Thursday, February 6, 2014
The South in Black and White at Rebekah Jacob Gallery
The Rebekah Jacob Gallery in Charleston has up, through February 28th, 2014, a show featuring classic documentary photography in the American South.
The show is called Masters in the South: Black & White Documentary Photography from 1930-Present.
Work on view includes depression-era photographs from WPA photographers, including Peter Sekaer, Walker Evans, Dorothea Lange, and Arthur Rothstein.
The show also includes post-World War work by Robert Frank, and Jack Leigh, as well as work from the civil rights era by Ernest Withers and Bob Adelman.

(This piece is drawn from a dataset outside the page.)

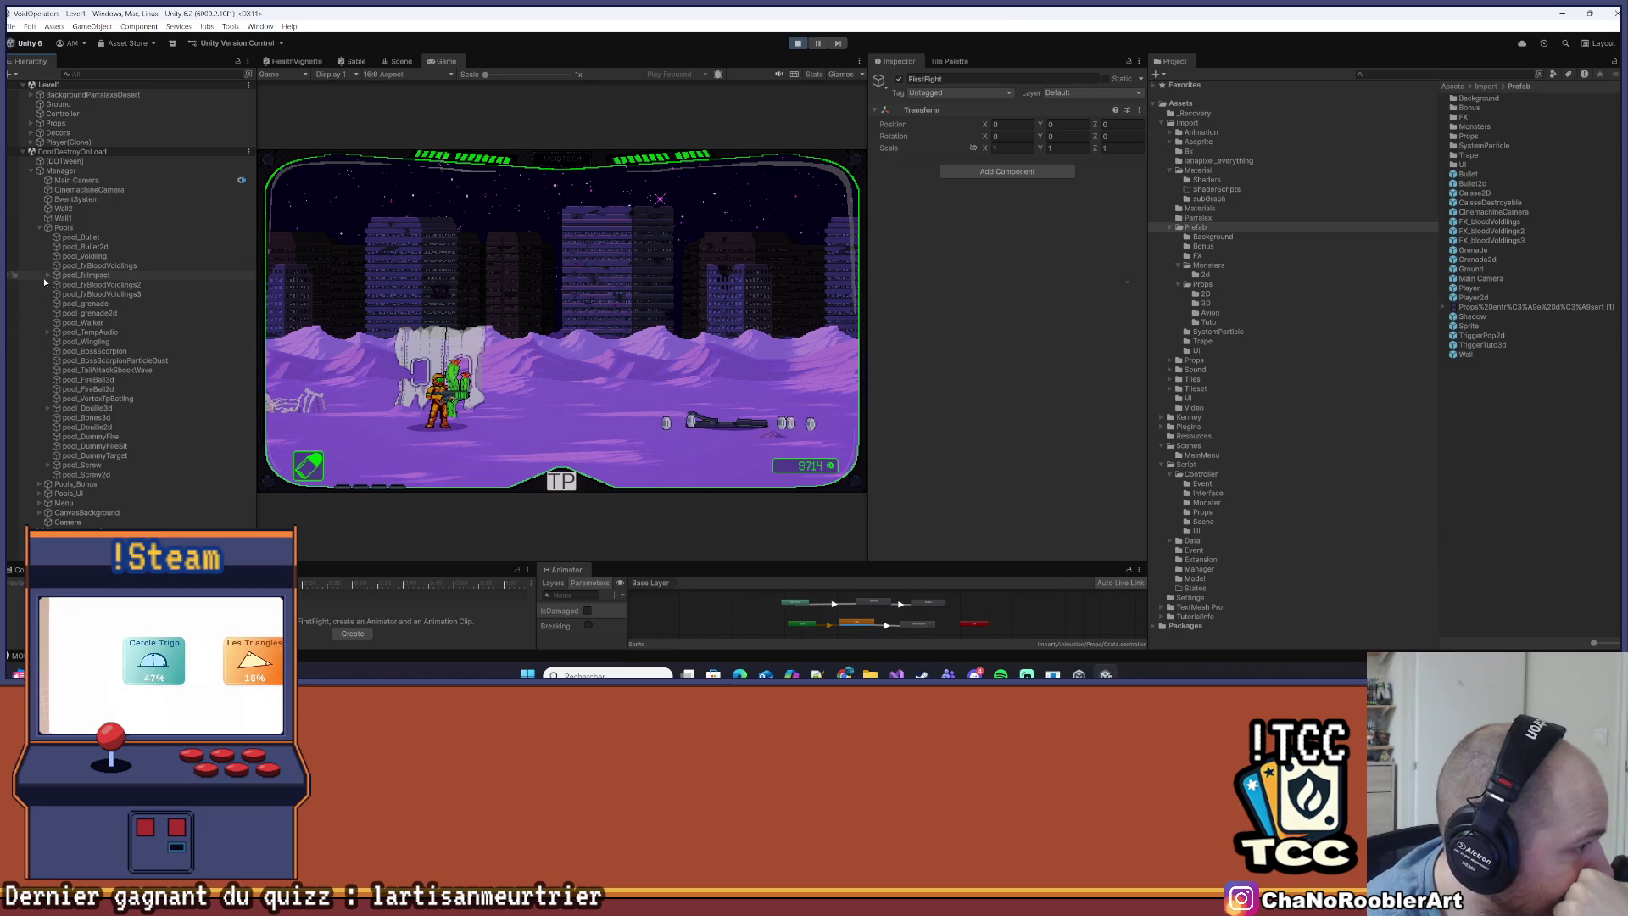
pyautogui.click(48, 465)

This show is exceptionally important because the work on display forms a major thread in American, as well as Southern, photography. The look of black and white imagery used in this work helped develop the concept of photography as an art form.
This work also helped define the kinds of subject matter appropriate or desirable in the practice of photography.The Despression-era work especially reminds us of the appeal to many photographers of signs of time's passing, the fragility of human endeavor, and the feelings associated with suffering and loss.

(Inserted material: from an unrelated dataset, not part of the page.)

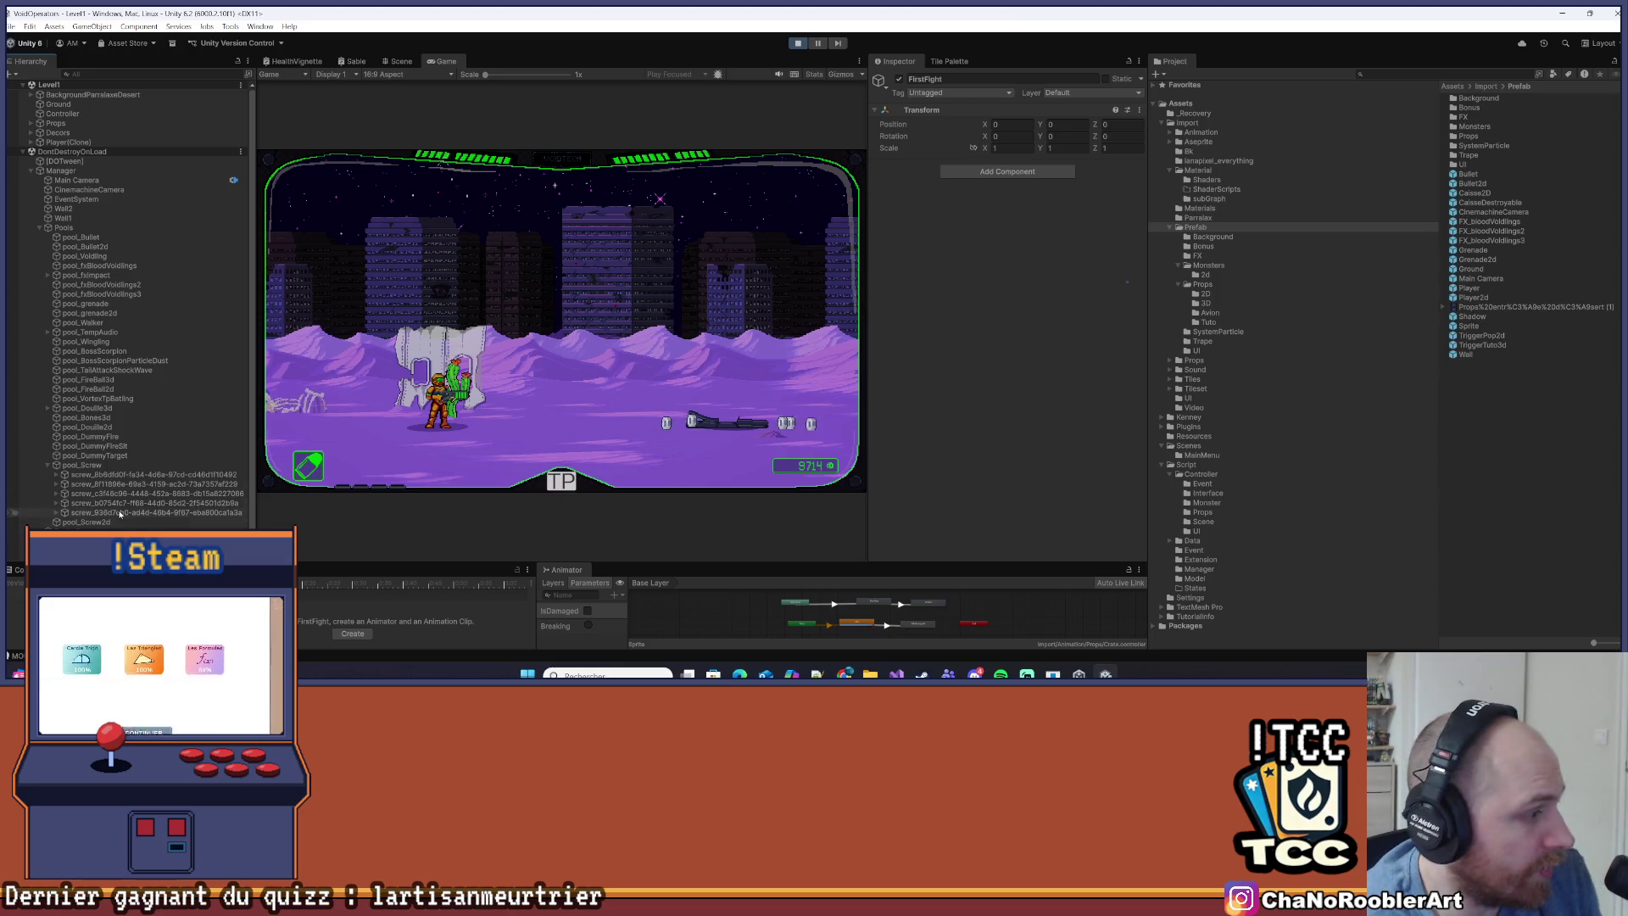
pyautogui.press('d')
pyautogui.press('d')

The powerfully elegiac character of much black and white photography is very much on offer in the work of distinguished Charleston photographer Julia Cart (see image above), also now on display at the Rebekah Jacob Gallery.
Cart specializes in documenting the vanishing Low Country of South Carolina in black and white, especially offering us strongly seen images of grand spaces now abandoned to peeling paint and other signs of the ravages of time.
I first saw Cart's work on display in a tour of expensive new houses on Daniel Island, a former hunting preserve of the Guggenheim family now turned into a planned community where the grass is manicured and the mosquitoes are taught to fly in formation, and only after everyone has gone to bed.
The houses being used for Cart's show were multimillion-dollar houses, with built-in swimming pools and indoor theaters complete with theater seating and popcorn machines.
I couldn't decide whether the message was to celebrate today's success in the face of the past's failures, or to remind us that we, like those who have gone before us, are dust, and to dust we shall return.
In any case, Cart's work is very much worthy of our attention, and forms a perfect complement to the rest of the work on offer in this season of black and white at the Rebekah Jacob Gallery.